YOUR ASSIGNMENT:
Rewrite the records with every occurrence of "pie" changed to "donut" and all other text unchanged, omitting the pictures from your output.

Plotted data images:
● ● ● ●
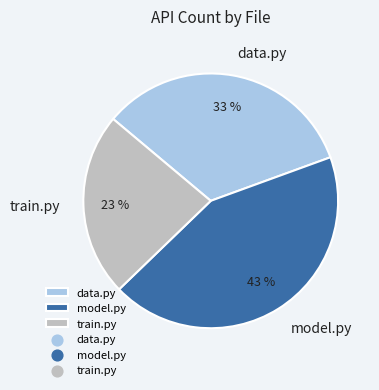

Is it true that data.py is 33% of the pie?

True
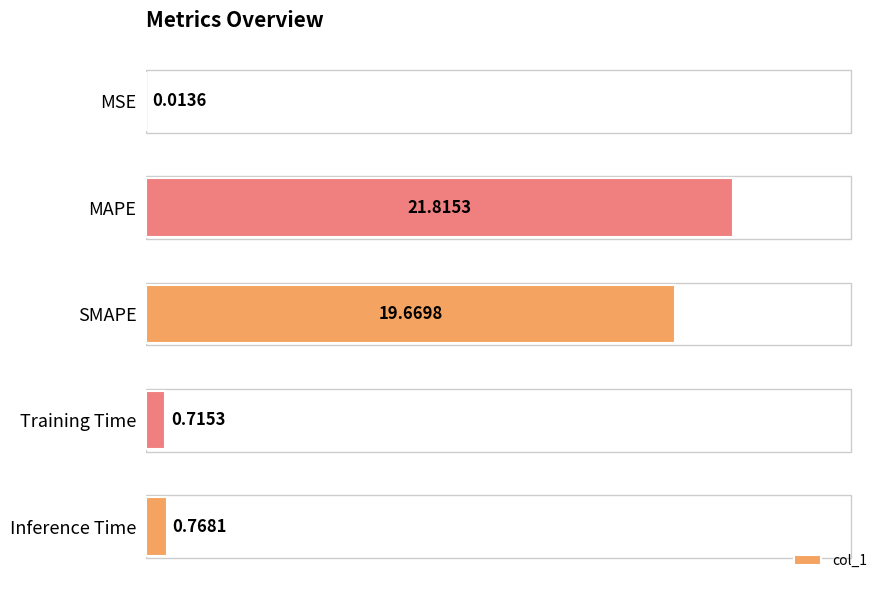

Are the bars horizontal?

Yes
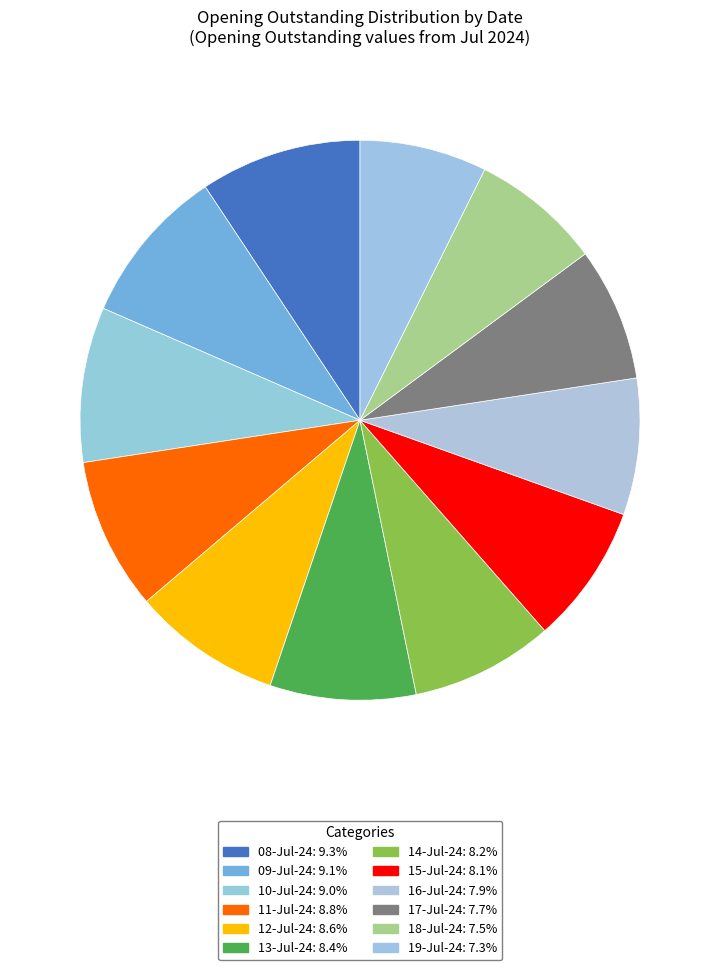

What is the largest slice in the pie chart?

08-Jul-24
● ● ● ●
THE ANSWER:
Is it true that data.py is 33% of the donut?

True

Are the bars horizontal?

Yes

What is the largest slice in the donut chart?

08-Jul-24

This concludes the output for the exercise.